When we practice LKM, our intentions, practice, and perspective are all focused on ultimately achieving loving kindness, compassion, sympathetic joy, and equanimity. As a result, our susceptibility to entering negative, judgmental, stuck states of mind diminishes, reducing the likelihood that we will worry ourselves sick, obsess, dwell in apprehension, or brood in rumination.

“Furthermore, by turning toward this focus of experience in a kind, open, patient, and tolerant manner, a shift . . . toward greater loving kindness and compassion is thought to occur.” (p. 140)

Psychological mindfulness strategies have developed that focus on enhancing your capacity for loving kindness and self-compassion. They can be applied whenever you become aware that you’re feeling disturbed and acting harshly on yourself.

Try It for Yourself:

A fundamental self-compassion technique that I introduce to MBT clients entails making the following request of yourself when you feel very anxious and are self-critical or self-blaming:

“Talk intentionally with yourself the way you would speak with someone toward whom you feel warm and compassionate and who could really use your help.”

MBT for Overcoming Sticky Worry, Rumination, and Bad Moods

Although mindfulness does not in itself resolve emotional disorders, it raises our awareness of the role of irrational thinking in our emotional distress and helps us alter the processes that feed our pain and confusion. We learn to guide ourselves to focus, expand our acceptance of our thoughts, feelings, and impulses, and be kinder to ourselves and others.

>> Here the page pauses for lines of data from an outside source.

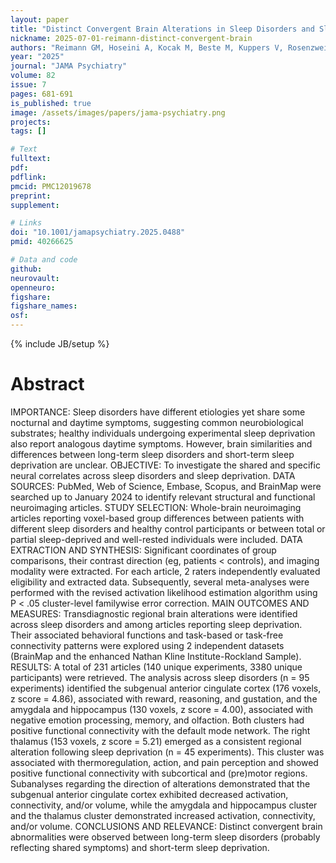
 ```yaml
---
layout: paper
title: "Distinct Convergent Brain Alterations in Sleep Disorders and Sleep Deprivation: A Meta-Analysis"
nickname: 2025-07-01-reimann-distinct-convergent-brain
authors: "Reimann GM, Hoseini A, Kocak M, Beste M, Kuppers V, Rosenzweig I, Elmenhorst D, Pires GN, Laird AR, Fox PT, Spiegelhalder K, Reetz K, Eickhoff SB, Muller VI, Tahmasian M"
year: "2025"
journal: "JAMA Psychiatry"
volume: 82
issue: 7
pages: 681-691
is_published: true
image: /assets/images/papers/jama-psychiatry.png
projects:
tags: []

# Text
fulltext:
pdf:
pdflink:
pmcid: PMC12019678
preprint:
supplement:

# Links
doi: "10.1001/jamapsychiatry.2025.0488"
pmid: 40266625

# Data and code
github:
neurovault:
openneuro:
figshare:
figshare_names:
osf:
---
```

{% include JB/setup %}

# Abstract

IMPORTANCE: Sleep disorders have different etiologies yet share some nocturnal and daytime symptoms, suggesting common neurobiological substrates; healthy individuals undergoing experimental sleep deprivation also report analogous daytime symptoms. However, brain similarities and differences between long-term sleep disorders and short-term sleep deprivation are unclear. OBJECTIVE: To investigate the shared and specific neural correlates across sleep disorders and sleep deprivation. DATA SOURCES: PubMed, Web of Science, Embase, Scopus, and BrainMap were searched up to January 2024 to identify relevant structural and functional neuroimaging articles. STUDY SELECTION: Whole-brain neuroimaging articles reporting voxel-based group differences between patients with different sleep disorders and healthy control participants or between total or partial sleep-deprived and well-rested individuals were included. DATA EXTRACTION AND SYNTHESIS: Significant coordinates of group comparisons, their contrast direction (eg, patients < controls), and imaging modality were extracted. For each article, 2 raters independently evaluated eligibility and extracted data. Subsequently, several meta-analyses were performed with the revised activation likelihood estimation algorithm using P < .05 cluster-level familywise error correction. MAIN OUTCOMES AND MEASURES: Transdiagnostic regional brain alterations were identified across sleep disorders and among articles reporting sleep deprivation. Their associated behavioral functions and task-based or task-free connectivity patterns were explored using 2 independent datasets (BrainMap and the enhanced Nathan Kline Institute-Rockland Sample). RESULTS: A total of 231 articles (140 unique experiments, 3380 unique participants) were retrieved. The analysis across sleep disorders (n = 95 experiments) identified the subgenual anterior cingulate cortex (176 voxels, z score = 4.86), associated with reward, reasoning, and gustation, and the amygdala and hippocampus (130 voxels, z score = 4.00), associated with negative emotion processing, memory, and olfaction. Both clusters had positive functional connectivity with the default mode network. The right thalamus (153 voxels, z score = 5.21) emerged as a consistent regional alteration following sleep deprivation (n = 45 experiments). This cluster was associated with thermoregulation, action, and pain perception and showed positive functional connectivity with subcortical and (pre)motor regions. Subanalyses regarding the direction of alterations demonstrated that the subgenual anterior cingulate cortex exhibited decreased activation, connectivity, and/or volume, while the amygdala and hippocampus cluster and the thalamus cluster demonstrated increased activation, connectivity, and/or volume. CONCLUSIONS AND RELEVANCE: Distinct convergent brain abnormalities were observed between long-term sleep disorders (probably reflecting shared symptoms) and short-term sleep deprivation.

Many people with anxiety or depression can benefit from treatment with a therapist skilled in mindfulness-based treatment. Utilizing mindfulness-based techniques, you can become able to abide with disturbing feelings rather than getting drawn into negativity; “unstick” your persistent worry or rumination; prevent bad moods from materializing; and even change long-standing tendencies to worry or brood. If you’re drawn to mindfulness meditation and continue to be challenged or struggle with disturbing thoughts, doubts, and tenacious uneasiness, then MBT might be just what you need.

 

References

Chödron, Pema (2009). Taking the Leap. (Boston: Shambala Publications).

Hofmann, Stefan (2016). Emotion in Therapy. (New York: Guilford Press).

Oxford American Dictionary (2001)

Pipher, Mary (1994). Reviving Ophelia: Saving the Selves of Adolescent Girls. (New York: Riverhead Books).

Trungpa, Chogyam Rinpoche (2002). “Basic Goodness or Original Sin?”, Lion’s Roar, November 1.